Doch es passiert in heimischen Gefilden, dass die Staffel eine Maschine verliert. Im November 1998 soll ein "Sea King" mit Hauptgetriebestörung von Helgoland zur Reparatur auf das Festland transportiert werden. Dafür wird er - unbemannt und ohne Rotorblätter - an einen Transporthubschrauber des Typs CH-53 angehängt. Doch über dem Wasser beginnt die "Sea King" so zu schaukeln, dass die Besatzung der CH-53 einen Absturz fürchtet und ihre Last abwirft. Bei dem Aufprall auf das Wasser wird die "Sea King" komplett zerstört.
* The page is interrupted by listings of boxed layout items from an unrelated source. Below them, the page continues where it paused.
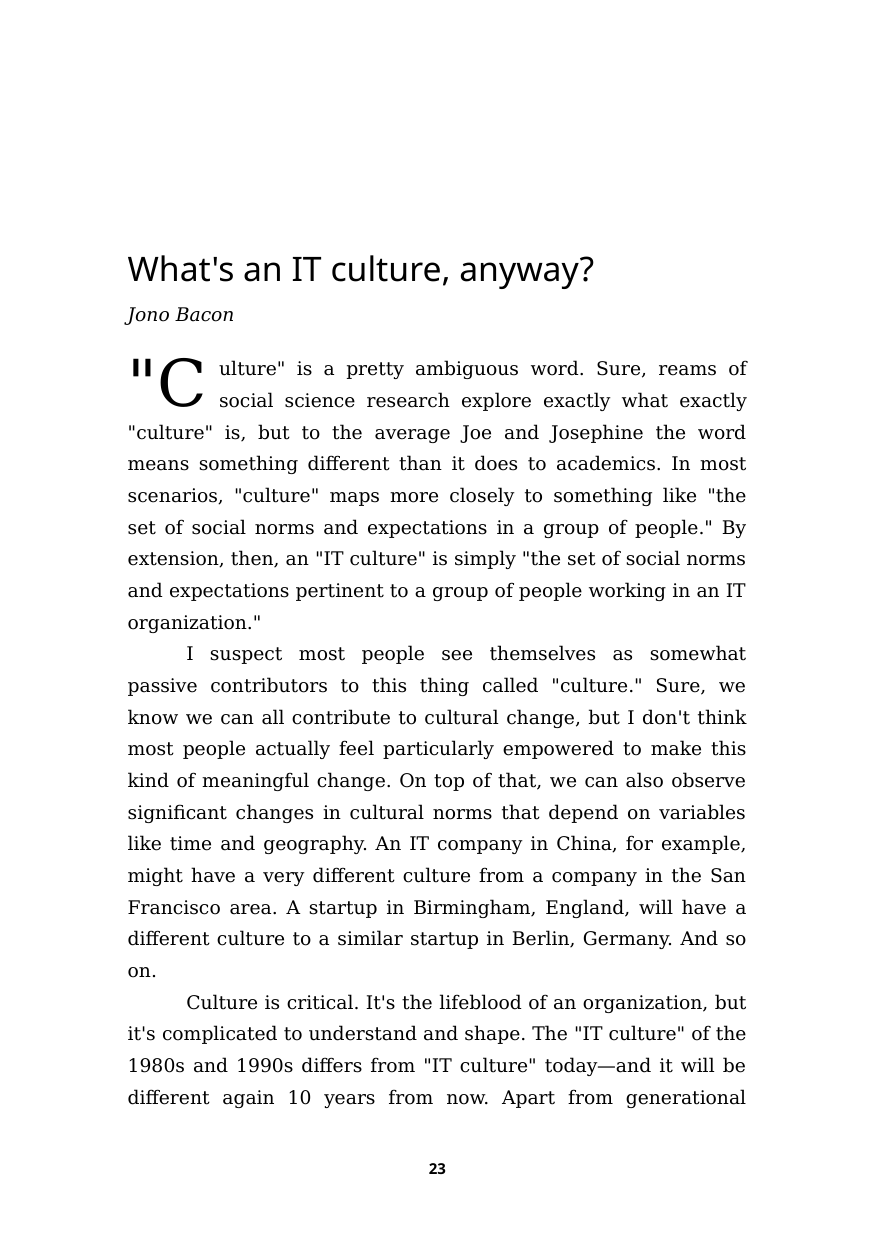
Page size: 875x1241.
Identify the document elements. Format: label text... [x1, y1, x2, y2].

text "Culture" is a pretty ambiguous word. Sure, reams of social science research explore exactly what exactly "culture" is, but to the average Joe and Josephine the word means something different than it does to academics. In most scenarios, "culture" maps more closely to something like "the set of social norms and expectations in a group of people." By extension, then, an "IT culture" is simply "the set of social norms and expectations pertinent to a group of people working in an IT organization." [127, 358, 747, 634]
text I suspect most people see themselves as somewhat passive contributors to this thing called "culture." Sure, we know we can all contribute to cultural change, but I don't think most people actually feel particularly empowered to make this kind of meaningful change. On top of that, we can also observe significant changes in cultural norms that depend on variables like time and geography. An IT company in China, for example, might have a very different culture from a company in the San Francisco area. A startup in Birmingham, England, will have a different culture to a similar startup in Berlin, Germany. And so on. [127, 643, 747, 982]
text Culture is critical. It's the lifeblood of an organization, but it's complicated to understand and shape. The "IT culture" of the 1980s and 1990s differs from "IT culture" today—and it will be different again 10 years from now. Apart from generational [127, 992, 747, 1109]
subtitle What's an IT culture, anyway? [127, 246, 747, 292]
text Jono Bacon [127, 304, 747, 326]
Fortan fliegen nur doch 21 "Sea Kings" im Dienst der Marine.

"Sea Kings" verlassen Kiel

Die letzten Seaking-Hubschrauber des Marinefliegergeschwaders 5 verlassen den Standort Kiel. © NDR Foto: Janina Fago
Die letzten "Sea King"-Hubschrauber des Marinefliegergeschwaders 5 verlassen 2012 den Standort Kiel.

2012 wird das Marinefliegergeschwader 5 aus Kiel nach Nordholz in Niedersachsen verlegt. Die "Sea Kings" verlassen die schleswig-holsteinische Landeshauptstadt bei strahlendem Wetter.
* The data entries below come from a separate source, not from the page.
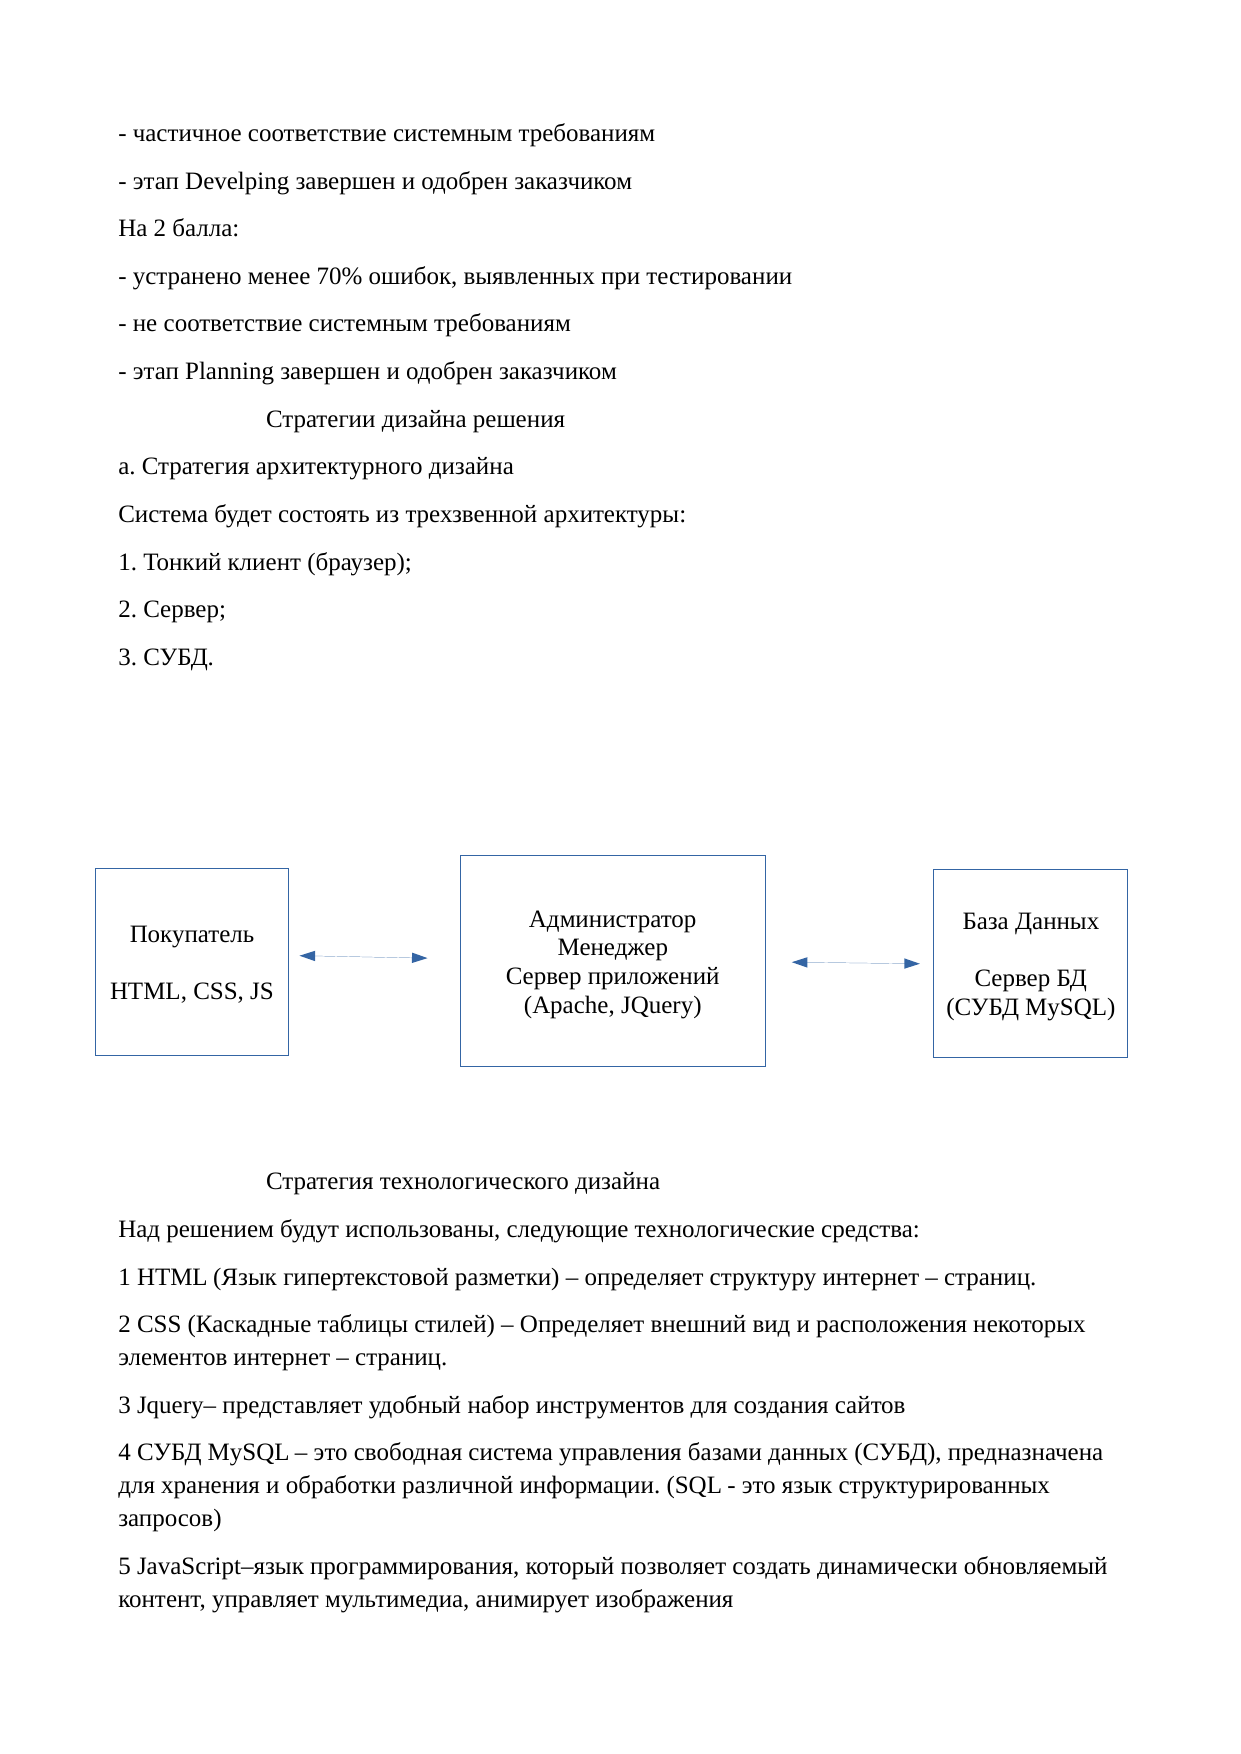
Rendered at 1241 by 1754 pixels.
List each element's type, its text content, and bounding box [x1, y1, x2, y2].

text Над решением будут использованы, следующие технологические средства: [118, 1214, 1122, 1243]
text На 2 балла: [118, 213, 1122, 242]
text - этап Develping завершен и одобрен заказчиком [118, 166, 1122, 194]
text 3. СУБД. [118, 642, 1122, 671]
text - частичное соответствие системным требованиям [118, 118, 1122, 147]
text - устранено менее 70% ошибок, выявленных при тестировании [118, 261, 1122, 290]
text - этап Planning завершен и одобрен заказчиком [118, 356, 1122, 385]
text Система будет состоять из трехзвенной архитектуры: [118, 499, 1122, 528]
text Стратегия технологического дизайна [118, 1166, 1122, 1195]
text 4 СУБД MySQL – это свободная система управления базами данных (СУБД), предназначена для хранения и обработки различной информации. (SQL - это язык структурированных запросов) [118, 1437, 1122, 1532]
text Стратегии дизайна решения [118, 404, 1122, 432]
text 1 HTML (Язык гипертекстовой разметки) – определяет структуру интернет – страниц. [118, 1262, 1122, 1290]
text 2. Сервер; [118, 594, 1122, 623]
text - не соответствие системным требованиям [118, 308, 1122, 337]
text 1. Тонкий клиент (браузер); [118, 547, 1122, 575]
text a. Стратегия архитектурного дизайна [118, 451, 1122, 480]
text 3 Jquery– представляет удобный набор инструментов для создания сайтов [118, 1390, 1122, 1418]
text 2 CSS (Каскадные таблицы стилей) – Определяет внешний вид и расположения некоторых элементов интернет – страниц. [118, 1309, 1122, 1371]
text 5 JavaScript–язык программирования, который позволяет создать динамически обновляемый контент, управляет мультимедиа, анимирует изображения [118, 1551, 1122, 1613]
Am Mittwoch waren die "Sea Kings" mit der Kennung "89+63" und "89+58" zum letzten Mal in die Stadt an der Förde. Nach 50 Jahren ist es jetzt ein Abschied für immer. Nach zahllosen Einsätzen in Deutschland haben die Seekönige ausgedient. Ihre Nachfolger sind die "NH-90 Sea Lions".

Ungewisse Zukunft

Einige "Sea Kings" wurden bereits auseinandergenommen, um daraus hochwertige Ersatzteile für den Rest der Staffel entnehmen zu können, erklärt Carsten Holtgreve, Kommodore des Marinefliegergeschwaders 5 in Nordholz. Einige andere haben schon so viele Flugstunden abgeleistet, dass der Aufwand zu groß wäre, sie weiter flugtüchtig zu halten. Für die verbleibenden sechs der alten Seekönige geht es demnächst weiter in Richtung Osten. Sie werden dem ukrainischen Militär zur Verfügung gestellt. Vorher sollen sie aber noch ein letztes Mal gewartet werden, um noch möglichst lange treue Dienste leisten zu können. Welche Einsätze die "Sea Kings" demnächst in ihrer zweiten Dienstzeit erwartet, ist ungewiss. Aber in Kiel und Nordholz wird man die "Sea Kings" in positiver Erinnerung behalten.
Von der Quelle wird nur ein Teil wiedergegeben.